─── DATA FOR REVIEW ───

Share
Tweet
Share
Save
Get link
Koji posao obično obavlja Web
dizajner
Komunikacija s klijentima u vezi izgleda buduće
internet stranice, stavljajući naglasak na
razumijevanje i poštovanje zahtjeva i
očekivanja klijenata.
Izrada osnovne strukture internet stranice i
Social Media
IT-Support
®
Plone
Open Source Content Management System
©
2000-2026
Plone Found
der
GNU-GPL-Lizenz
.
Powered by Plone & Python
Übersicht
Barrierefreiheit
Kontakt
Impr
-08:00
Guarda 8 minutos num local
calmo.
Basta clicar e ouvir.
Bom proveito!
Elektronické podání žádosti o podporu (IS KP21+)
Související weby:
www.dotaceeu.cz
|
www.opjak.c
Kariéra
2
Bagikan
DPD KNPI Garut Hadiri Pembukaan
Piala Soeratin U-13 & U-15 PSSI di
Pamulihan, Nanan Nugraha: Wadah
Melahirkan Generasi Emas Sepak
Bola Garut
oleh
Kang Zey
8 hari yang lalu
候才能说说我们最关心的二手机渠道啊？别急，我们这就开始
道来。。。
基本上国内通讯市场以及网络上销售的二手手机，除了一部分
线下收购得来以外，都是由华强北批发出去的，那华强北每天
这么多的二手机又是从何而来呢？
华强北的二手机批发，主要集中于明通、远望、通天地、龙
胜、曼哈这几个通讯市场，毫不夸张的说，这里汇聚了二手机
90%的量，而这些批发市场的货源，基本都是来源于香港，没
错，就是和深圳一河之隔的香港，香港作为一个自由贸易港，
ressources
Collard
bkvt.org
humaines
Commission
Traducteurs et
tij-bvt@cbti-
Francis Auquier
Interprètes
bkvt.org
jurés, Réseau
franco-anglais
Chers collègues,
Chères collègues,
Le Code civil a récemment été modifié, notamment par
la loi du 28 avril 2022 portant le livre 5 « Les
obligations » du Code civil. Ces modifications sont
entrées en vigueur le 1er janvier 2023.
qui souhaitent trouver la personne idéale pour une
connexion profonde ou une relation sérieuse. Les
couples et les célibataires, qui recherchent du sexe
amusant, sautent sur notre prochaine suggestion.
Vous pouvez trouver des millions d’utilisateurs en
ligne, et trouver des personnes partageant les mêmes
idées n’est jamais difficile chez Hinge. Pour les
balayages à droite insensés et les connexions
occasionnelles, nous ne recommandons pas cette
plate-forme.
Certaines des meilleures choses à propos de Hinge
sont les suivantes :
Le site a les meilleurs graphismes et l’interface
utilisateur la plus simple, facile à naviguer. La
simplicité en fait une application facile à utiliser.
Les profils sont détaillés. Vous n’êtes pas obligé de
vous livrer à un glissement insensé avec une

───

▶ **REQUIRED ACTION**:
Would you filter the records and copy each line that contains the word "Code"?

▶ **ANSWER AREA**:
Le Code civil a récemment été modifié, notamment par
obligations » du Code civil. Ces modifications sont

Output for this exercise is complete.